- Komaralingam Location in Tamil Nadu, India
- Coordinates: 10°29′18″N 77°20′57″E﻿ / ﻿10.488200°N 77.349060°E
- Country: India
- State: Tamil Nadu
- District: Tiruppur

Area
- • Total: 31.5 km^{2} (12.2 sq mi)

Population (2011)
- • Total: 13,642
- • Density: 433/km^{2} (1,120/sq mi)

Languages
- • Official: Tamil
- Time zone: UTC+5:30 (IST)

= Komaralingam =

Komaralingam is a panchayat town in Madathukulam taluk of Tiruppur district in the Indian state of Tamil Nadu. It is one of the 15 panchayat towns in the district.
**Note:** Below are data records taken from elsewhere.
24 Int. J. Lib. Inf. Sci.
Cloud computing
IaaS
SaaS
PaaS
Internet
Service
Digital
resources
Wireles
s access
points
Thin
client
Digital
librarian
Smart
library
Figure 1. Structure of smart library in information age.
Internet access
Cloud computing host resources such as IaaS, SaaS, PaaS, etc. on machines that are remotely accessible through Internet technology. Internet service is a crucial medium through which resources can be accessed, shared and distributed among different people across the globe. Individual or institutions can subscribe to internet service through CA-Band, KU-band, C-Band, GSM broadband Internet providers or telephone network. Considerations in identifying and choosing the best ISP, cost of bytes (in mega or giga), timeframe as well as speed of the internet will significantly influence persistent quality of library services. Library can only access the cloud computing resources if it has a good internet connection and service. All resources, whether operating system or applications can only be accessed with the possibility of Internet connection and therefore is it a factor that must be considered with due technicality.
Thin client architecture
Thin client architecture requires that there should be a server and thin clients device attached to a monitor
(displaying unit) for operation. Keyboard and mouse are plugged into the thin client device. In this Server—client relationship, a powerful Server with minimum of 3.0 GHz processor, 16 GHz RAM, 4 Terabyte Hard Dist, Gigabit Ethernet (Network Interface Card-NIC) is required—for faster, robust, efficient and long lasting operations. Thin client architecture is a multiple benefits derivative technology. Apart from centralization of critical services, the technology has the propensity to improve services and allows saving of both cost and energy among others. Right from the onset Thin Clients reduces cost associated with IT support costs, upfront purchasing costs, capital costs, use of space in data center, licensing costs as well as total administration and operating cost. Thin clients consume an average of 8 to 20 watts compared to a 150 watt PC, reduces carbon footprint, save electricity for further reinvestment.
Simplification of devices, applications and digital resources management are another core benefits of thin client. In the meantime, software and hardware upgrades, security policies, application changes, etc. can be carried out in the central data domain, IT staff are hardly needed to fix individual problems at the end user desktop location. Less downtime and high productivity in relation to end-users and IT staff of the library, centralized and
Spread across an area of 31.5 km2, it had a population of 13,642 individuals as per the 2011 census.

== Geography and administration ==
Komaralingam is located in Madathukulam taluk of Tiruppur district in the Indian state of Tamil Nadu. Spread across an area of 31.5 km2, it is located about 75 km from Tiruppur. It is one of the 15 panchayat towns in the district. The town panchayat is headed by a chairperson, who is elected by the members, who are chosen through direct elections. The town forms part of the Udumalaipettai Assembly constituency that elects its member to the Tamil Nadu legislative assembly and the Pollachi Lok Sabha constituency that elects its member to the Parliament of India.

==Demographics==
As per the 2011 census, Komaralingam had a population of 13,642 individuals across 3,854 households. The population saw a marginal increase compared to the previous census in 2001 when 11,769 inhabitants were registered. The population consisted of 6,791 males	and 6,851 females. About 1,266 individuals were below the age of six years. About 24.8% of the population belonged to scheduled castes and 7.9% belonged to scheduled tribes. The entire population is classified as urban. The town has an average literacy rate of 69.8%.
About 56% of the eligible population were employed, of which majority were involved in agriculture and allied activities. Hinduism was the majority religion which was followed by 91% of the population, with Islam (8.4%) and Christianity (0.6%) being minor religions.